Work request — List each line of the data in which the string "type" appears.

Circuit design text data
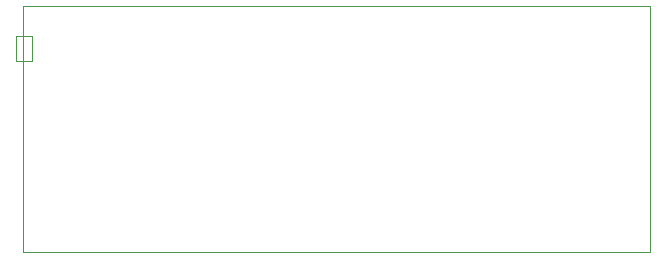
<source format=gm1>
G04 #@! TF.GenerationSoftware,KiCad,Pcbnew,9.0.1-9.0.1-0~ubuntu22.04.1*
G04 #@! TF.CreationDate,2025-06-25T02:31:39+02:00*
G04 #@! TF.ProjectId,powermeter2.1,706f7765-726d-4657-9465-72322e312e6b,rev?*
G04 #@! TF.SameCoordinates,Original*
G04 #@! TF.FileFunction,Profile,NP*
%FSLAX46Y46*%
G04 Gerber Fmt 4.6, Leading zero omitted, Abs format (unit mm)*
G04 Created by KiCad (PCBNEW 9.0.1-9.0.1-0~ubuntu22.04.1) date 2025-06-25 02:31:39*
%MOMM*%
%LPD*%
G01*
G04 APERTURE LIST*
G04 #@! TA.AperFunction,Profile*
%ADD10C,0.050000*%
G04 #@! TD*
G04 APERTURE END LIST*
D10*
X118175000Y-108925000D02*
X119550000Y-108925000D01*
X119550000Y-111100000D01*
X118175000Y-111100000D01*
X118175000Y-108925000D01*
X118775000Y-106425000D02*
X171800000Y-106425000D01*
X171800000Y-127200000D01*
X118775000Y-127200000D01*
X118775000Y-106425000D01*
M02*

</source>
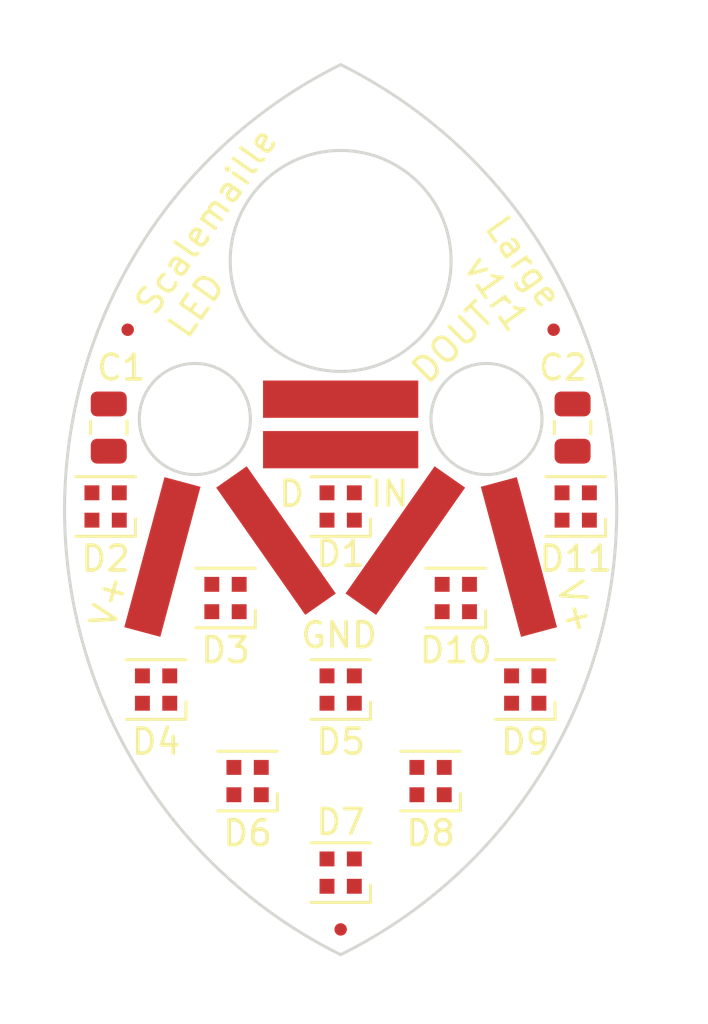
<source format=kicad_pcb>
(kicad_pcb (version 20210228) (generator pcbnew)

  (general
    (thickness 1.6)
  )

  (paper "A4")
  (title_block
    (title "CCA Voice")
    (date "2021-05-01")
    (rev "v1r0")
    (company "MWS Fabrication")
  )

  (layers
    (0 "F.Cu" signal)
    (31 "B.Cu" signal)
    (32 "B.Adhes" user "B.Adhesive")
    (33 "F.Adhes" user "F.Adhesive")
    (34 "B.Paste" user)
    (35 "F.Paste" user)
    (36 "B.SilkS" user "B.Silkscreen")
    (37 "F.SilkS" user "F.Silkscreen")
    (38 "B.Mask" user)
    (39 "F.Mask" user)
    (40 "Dwgs.User" user "User.Drawings")
    (41 "Cmts.User" user "User.Comments")
    (42 "Eco1.User" user "User.Eco1")
    (43 "Eco2.User" user "User.Eco2")
    (44 "Edge.Cuts" user)
    (45 "Margin" user)
    (46 "B.CrtYd" user "B.Courtyard")
    (47 "F.CrtYd" user "F.Courtyard")
    (48 "B.Fab" user)
    (49 "F.Fab" user)
  )

  (setup
    (stackup
      (layer "F.SilkS" (type "Top Silk Screen"))
      (layer "F.Paste" (type "Top Solder Paste"))
      (layer "F.Mask" (type "Top Solder Mask") (color "Green") (thickness 0.01))
      (layer "F.Cu" (type "copper") (thickness 0.035))
      (layer "dielectric 1" (type "core") (thickness 1.51) (material "FR4") (epsilon_r 4.5) (loss_tangent 0.02))
      (layer "B.Cu" (type "copper") (thickness 0.035))
      (layer "B.Mask" (type "Bottom Solder Mask") (color "Green") (thickness 0.01))
      (layer "B.Paste" (type "Bottom Solder Paste"))
      (layer "B.SilkS" (type "Bottom Silk Screen"))
      (copper_finish "None")
      (dielectric_constraints no)
    )
    (pad_to_mask_clearance 0.0508)
    (pcbplotparams
      (layerselection 0x00010fc_ffffffff)
      (disableapertmacros false)
      (usegerberextensions false)
      (usegerberattributes false)
      (usegerberadvancedattributes false)
      (creategerberjobfile true)
      (svguseinch false)
      (svgprecision 6)
      (excludeedgelayer true)
      (plotframeref false)
      (viasonmask false)
      (mode 1)
      (useauxorigin false)
      (hpglpennumber 1)
      (hpglpenspeed 20)
      (hpglpendiameter 15.000000)
      (dxfpolygonmode true)
      (dxfimperialunits true)
      (dxfusepcbnewfont true)
      (psnegative false)
      (psa4output false)
      (plotreference true)
      (plotvalue true)
      (plotinvisibletext false)
      (sketchpadsonfab false)
      (subtractmaskfromsilk false)
      (outputformat 1)
      (mirror false)
      (drillshape 0)
      (scaleselection 1)
      (outputdirectory "fab/cca/")
    )
  )


  (net 0 "")
  (net 1 "GND")
  (net 2 "/DIN")
  (net 3 "VCC")
  (net 4 "Net-(D1-Pad2)")
  (net 5 "unconnected-(D2-Pad2)")
  (net 6 "unconnected-(D3-Pad2)")
  (net 7 "unconnected-(D4-Pad2)")
  (net 8 "Net-(D8-Pad4)")
  (net 9 "unconnected-(D6-Pad2)")
  (net 10 "/DOUT")
  (net 11 "unconnected-(D7-Pad2)")
  (net 12 "unconnected-(D8-Pad2)")
  (net 13 "unconnected-(D11-Pad2)")
  (net 14 "Net-(D10-Pad2)")

  (footprint "SMT_24AWG_Pad:SMT_24AWG_Pad" (layer "F.Cu") (at 33.909 44.5516 -55))

  (footprint "SK6805_2020:LED_SK6805_2.0x2.0mm" (layer "F.Cu") (at 32.766 54.229))

  (footprint "SMT_24AWG_Pad:SMT_24AWG_Pad" (layer "F.Cu") (at 36.5125 38.862))

  (footprint "SMT_24AWG_Pad:SMT_24AWG_Pad" (layer "F.Cu") (at 29.337 45.212 75))

  (footprint "Fiducial:Fiducial_0.5mm_Mask1mm" (layer "F.Cu") (at 27.94 36.068))

  (footprint "SK6805_2020:LED_SK6805_2.0x2.0mm" (layer "F.Cu") (at 31.877 46.863))

  (footprint "Capacitor_SMD:C_0805_2012Metric" (layer "F.Cu") (at 45.847 40.005 -90))

  (footprint "SK6805_2020:LED_SK6805_2.0x2.0mm" (layer "F.Cu") (at 40.132 54.229))

  (footprint "SK6805_2020:LED_SK6805_2.0x2.0mm" (layer "F.Cu") (at 27.051 43.18))

  (footprint "SK6805_2020:LED_SK6805_2.0x2.0mm" (layer "F.Cu") (at 36.5125 50.546))

  (footprint "SMT_24AWG_Pad:SMT_24AWG_Pad" (layer "F.Cu") (at 36.5125 40.894))

  (footprint "SK6805_2020:LED_SK6805_2.0x2.0mm" (layer "F.Cu") (at 43.942 50.546))

  (footprint "Capacitor_SMD:C_0805_2012Metric" (layer "F.Cu") (at 27.178 40.005 -90))

  (footprint "SK6805_2020:LED_SK6805_2.0x2.0mm" (layer "F.Cu") (at 29.083 50.546))

  (footprint "SK6805_2020:LED_SK6805_2.0x2.0mm" (layer "F.Cu") (at 41.148 46.863))

  (footprint "Fiducial:Fiducial_0.5mm_Mask1mm" (layer "F.Cu") (at 36.5125 60.198))

  (footprint "SK6805_2020:LED_SK6805_2.0x2.0mm" (layer "F.Cu") (at 36.5125 43.18))

  (footprint "SMT_24AWG_Pad:SMT_24AWG_Pad" (layer "F.Cu") (at 43.688 45.212 -75))

  (footprint "Fiducial:Fiducial_0.5mm_Mask1mm" (layer "F.Cu") (at 45.085 36.068))

  (footprint "SK6805_2020:LED_SK6805_2.0x2.0mm" (layer "F.Cu") (at 36.5125 57.912))

  (footprint "SK6805_2020:LED_SK6805_2.0x2.0mm" (layer "F.Cu") (at 45.974 43.18))

  (footprint "SMT_24AWG_Pad:SMT_24AWG_Pad" (layer "F.Cu") (at 39.116 44.5516 55))

  (gr_circle (center 30.642992 39.659992) (end 33.142992 39.659992) (layer "Dwgs.User") (width 0.12) (fill none) (tstamp 0183e347-955c-411e-ba8e-697a46758b66))
  (gr_line (start 50.8 43.18) (end 50.8 43.18) (layer "Dwgs.User") (width 0.12) (tstamp 368e2811-3a7f-4f38-90d6-363111de0f74))
  (gr_line (start 22.86 43.18) (end 50.8 43.18) (layer "Dwgs.User") (width 0.12) (tstamp 6b23dce8-086f-4cf5-85dd-d941d2ab2edd))
  (gr_line (start 36.5125 22.86) (end 36.5125 63.5) (layer "Dwgs.User") (width 0.12) (tstamp 6e22692d-eb74-4786-9808-9ae139e96ef7))
  (gr_circle (center 36.5125 33.3) (end 41.2075 33.3) (layer "Dwgs.User") (width 0.12) (fill none) (tstamp a2a460d8-1abb-421a-8ce7-ad72c566de60))
  (gr_arc (start 27.392857 43.307) (end 36.2625 25.4) (angle 127.3) (layer "Dwgs.User") (width 0.12) (tstamp c5cf5e28-59fd-4cc6-900e-a05afe5622b2))
  (gr_line (start 25.4 60.964) (end 47.625 60.964) (layer "Dwgs.User") (width 0.12) (tstamp c6ddf710-d03d-4905-8949-df94923d1366))
  (gr_arc (start 45.632143 43.307) (end 36.7625 25.4) (angle -127.3) (layer "Dwgs.User") (width 0.12) (tstamp c78049bb-4ada-4755-9046-63a34316b346))
  (gr_circle (center 42.377995 39.659992) (end 44.877995 39.659992) (layer "Dwgs.User") (width 0.12) (fill none) (tstamp d2a49b2f-49ae-447a-a428-f25f5faa2cf0))
  (gr_rect (start 25.4 25.4) (end 47.625 61.214) (layer "Dwgs.User") (width 0.12) (fill none) (tstamp fb799199-17b2-44c6-9ece-8f999388be7d))
  (gr_arc (start 45.382143 43.307) (end 36.5125 25.4) (angle -127.3) (layer "Edge.Cuts") (width 0.12) (tstamp 1c7053f0-7103-45fd-a93a-d57ccfed7a01))
  (gr_circle (center 42.382008 39.659992) (end 44.617208 39.659992) (layer "Edge.Cuts") (width 0.12) (fill none) (tstamp 3f6147a1-4215-416c-8f58-e0c093fcc05f))
  (gr_circle (center 30.642992 39.659992) (end 32.878192 39.659992) (layer "Edge.Cuts") (width 0.12) (fill none) (tstamp 6061c0eb-92fb-4087-93b8-4eaf045174b6))
  (gr_circle (center 36.5125 33.3) (end 40.9575 33.3) (layer "Edge.Cuts") (width 0.12) (fill none) (tstamp bd24d651-5917-4e67-a4b5-0af7595a7e2f))
  (gr_arc (start 27.642857 43.307) (end 36.5125 25.4) (angle 127.3) (layer "Edge.Cuts") (width 0.12) (tstamp ef0c988a-8353-4798-bd52-42cba6ed1b7e))
  (gr_text "Scalemaille\nLED" (at 29.21 35.814 55) (layer "F.SilkS") (tstamp 3507eaf3-c967-4bf0-ad39-897d780135f4)
    (effects (font (size 1 1) (thickness 0.15)) (justify left))
  )
  (gr_text "Large\nv1r1" (at 44.45 35.56 -55) (layer "F.SilkS") (tstamp 76421067-5ade-4dcc-969e-acf31e543059)
    (effects (font (size 1 1) (thickness 0.15)) (justify right))
  )
  (gr_text "IN" (at 38.481 42.672) (layer "F.SilkS") (tstamp 9d4768e3-b2a8-4e73-aa93-7a9b427b4191)
    (effects (font (size 1 1) (thickness 0.15)))
  )
  (gr_text "D" (at 34.544 42.672) (layer "F.SilkS") (tstamp c62c3f5f-d253-4b91-93f6-223ea09e052e)
    (effects (font (size 1 1) (thickness 0.15)))
  )

  (zone (net 3) (net_name "VCC") (layer "F.Cu") (tstamp 33c9b724-7782-46ac-b3d8-ac497640abf7) (hatch edge 0.508)
    (connect_pads (clearance 0.508))
    (min_thickness 0.254) (filled_areas_thickness no)
    (fill (thermal_gap 0.508) (thermal_bridge_width 0.508))
    (polygon
      (pts
        (xy 51.308 64.008)
        (xy 23.368 64.008)
        (xy 23.368 23.368)
        (xy 51.308 23.368)
      )
    )
  )
  (zone (net 1) (net_name "GND") (layer "B.Cu") (tstamp 19777a53-5cfb-4f09-8691-c1659612fedc) (hatch edge 0.508)
    (connect_pads (clearance 0.508))
    (min_thickness 0.254) (filled_areas_thickness no)
    (fill (thermal_gap 0.508) (thermal_bridge_width 0.508))
    (polygon
      (pts
        (xy 50.8 63.5)
        (xy 22.86 63.5)
        (xy 22.86 22.86)
        (xy 50.8 22.86)
      )
    )
  )
)

</source>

Answer box —
      (layer "F.SilkS" (type "Top Silk Screen"))
      (layer "F.Paste" (type "Top Solder Paste"))
      (layer "F.Mask" (type "Top Solder Mask") (color "Green") (thickness 0.01))
      (layer "F.Cu" (type "copper") (thickness 0.035))
      (layer "dielectric 1" (type "core") (thickness 1.51) (material "FR4") (epsilon_r 4.5) (loss_tangent 0.02))
      (layer "B.Cu" (type "copper") (thickness 0.035))
      (layer "B.Mask" (type "Bottom Solder Mask") (color "Green") (thickness 0.01))
      (layer "B.Paste" (type "Bottom Solder Paste"))
      (layer "B.SilkS" (type "Bottom Silk Screen"))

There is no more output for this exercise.